Work Text:
Carlos had known it would end up like this.
His longest relationship had lasted six months, and that had been with a fellow scientist who was almost as dedicated to science as Carlos was. It had taken Carlos a month to realize that the 'we make really great work colleagues' speech had actually been him getting dumped.
Carlos loved his work, and he worked a lot. His personal relationships tended to suffer in favor of the work.
And Night Vale was so unique, there were so many things to keep him occupied—well, it was no surprise this thing with Cecil seemed to be faltering, barely two months in.
It was part of why he'd resisted so long, not that he hadn't been intrigued and attracted and interested in Cecil, but there were a lot of things in Night Vale that interested Carlos. He couldn't help but want to study them all, and therein lay the problem.

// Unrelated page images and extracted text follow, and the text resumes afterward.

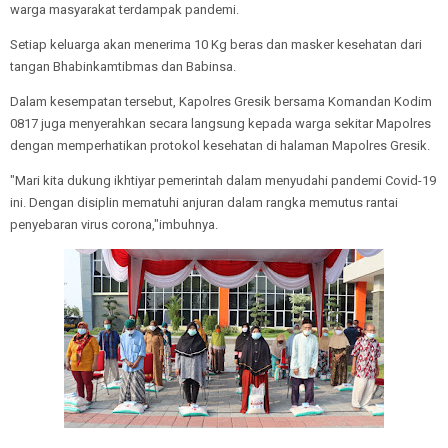
warga masyarakat terdampak pandemi.
Setiap keluarga akan menerima 10 Kg beras dan masker kesehatan dari
tangan Bhabinkamtibmas dan Babinsa.
Dalam kesempatan tersebut, Kapolres Gresik bersama Komandan Kodim
0817 juga menyerahkan secara langsung kepada warga sekitar Mapolres
dengan memperhatikan protokol kesehatan di halaman Mapolres Gresik.
"Mari kita dukung ikhtiyar pemerintah dalam menyudahi pandemi Covid-19
ini. Dengan disiplin mematuhi anjuran dalam rangka memutus rantai
penyebaran virus corona,"imbuhnya.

Cooking dinner for Cecil the other night had started off well, despite the really unsubtle hints Cecil had had to drop to make it happen in the first place—and if Carlos thought the hints were unsubtle, god knew what subtle hints he'd missed.

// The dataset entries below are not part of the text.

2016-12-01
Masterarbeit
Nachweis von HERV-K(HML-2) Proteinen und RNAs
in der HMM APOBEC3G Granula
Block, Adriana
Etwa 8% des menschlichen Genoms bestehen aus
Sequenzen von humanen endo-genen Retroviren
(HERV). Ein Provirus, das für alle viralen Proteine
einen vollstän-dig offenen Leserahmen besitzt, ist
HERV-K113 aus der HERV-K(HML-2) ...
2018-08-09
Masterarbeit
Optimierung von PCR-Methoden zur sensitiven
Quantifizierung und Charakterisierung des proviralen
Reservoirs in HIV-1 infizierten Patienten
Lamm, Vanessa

But then Carlos had gotten distracted by the energy signatures the not-a-mirage army had left as they'd passed through town. He'd only meant to take a few measurements—he'd even waited until after they'd finished eating—but one thing had led to another, and who knew how long the energy signatures would be around before an otherworldly wind swept them away?
Cecil had said goodnight at some point and left, which Carlos only knew because a member of the Sheriff's Secret Police had been nice enough to tell him when he'd looked up and noticed Cecil wasn't there anymore. (Carlos still wasn't sure how he'd interpreted the series of clicks and whistles that emerged from the balaclava-covered mouth into something understandable.)

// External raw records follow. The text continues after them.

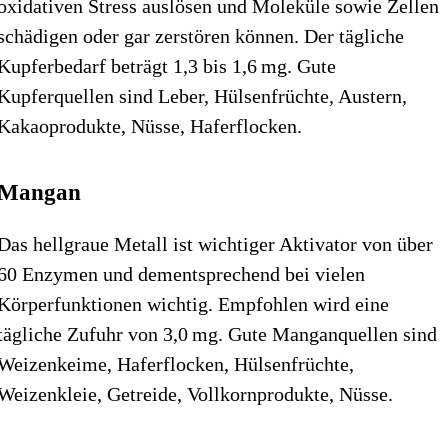
oxidativen Stress auslösen und Moleküle sowie Zellen
schädigen oder gar zerstören können. Der tägliche
Kupferbedarf beträgt 1,3 bis 1,6 mg. Gute
Kupferquellen sind Leber, Hülsenfrüchte, Austern,
Kakaoprodukte, Nüsse, Haferflocken.
Mangan
Das hellgraue Metall ist wichtiger Aktivator von über
60 Enzymen und dementsprechend bei vielen
Körperfunktionen wichtig. Empfohlen wird eine
tägliche Zufuhr von 3,0 mg. Gute Manganquellen sind
Weizenkeime, Haferflocken, Hülsenfrüchte,
Weizenkleie, Getreide, Vollkornprodukte, Nüsse.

He'd also failed to remember to tell Cecil his good news: the City Council had approved his request to become an official, permanent resident of Night Vale.
He'd put his application in after the Desert Flower Bowling Alley and Arcade Fun Complex tiny hostile city incident, right after he'd asked Cecil to meet him in the Arby's parking lot. Somehow it had seemed like the right thing to do.
(The permanent part of the application had made him nervous at first, but, he'd reasoned, he was far more likely to die a horrific death and/or be consumed by the void before he'd feel the urge to leave Night Vale and study something else, so permanent was okay.)
Now he wasn't sure if he should tell Cecil.
It was only a matter of time before he completely ruined things.
Cecil didn't deserve that.
***
So instead of facing the issue like a man, he holed himself up in his lab for two weeks, eating way too many slices from Big Rico's (which would've been inadvisable even before the ban on wheat and wheat by-products) and not answering any calls, texts, or the doorbell. The tiny notes that appeared through the keyhole of the door in the lab that opened to a blank wall were left where they landed.
He still listened to Cecil's show, though. If there was some other way of getting the news in Night Vale (besides being caught in the middle of an event as it occurred), Carlos hadn't found it.
Not that he'd tried very hard.
Which—shit, he was late. The radio had been trained to turn on at the start of Cecil's show—no action necessary on Carlos's part—but ever since the half-failed dinner date it'd remained silent until Carlos remembered to jab at the buttons, none of which did what they were supposed to anymore.
The radio had obviously sided with Cecil in this non-breakup.
Carlos couldn't blame it, really.
He finally convinced it to work and Cecil's lovely voice floated through the air, halfway into a sentence. "...thought he liked me, listeners, but he won't answer my calls or transdimensional notes—written with food paste, in total compliance with the ban on writing implements, of course."
"I do like you," Carlos said out loud, feeling like an asshole. He'd never managed to say that directly to Cecil himself.
"I told myself he was probably caught up in something sciency, since his work is very important to him, and I understand that, listeners, I do. Each and every one of you is very important to me. But it's been two weeks; that's not good, is it?"
"It's not your fault," Carlos muttered, pinching the bridge of his nose and glancing over at the small pile of paper scraps on the floor. They glared back accusingly.
"Maybe I pushed too hard. We weren't even together long enough to need the blood of a sacrificial white armadillo to make the breakup official." There was a long sigh. "And now: the weather."
At first Carlos thought the lyrics were, "You're an asshole, you're an asshole, a coward and a jerk," before he realized his radio was actually singing over whatever the real lyrics were.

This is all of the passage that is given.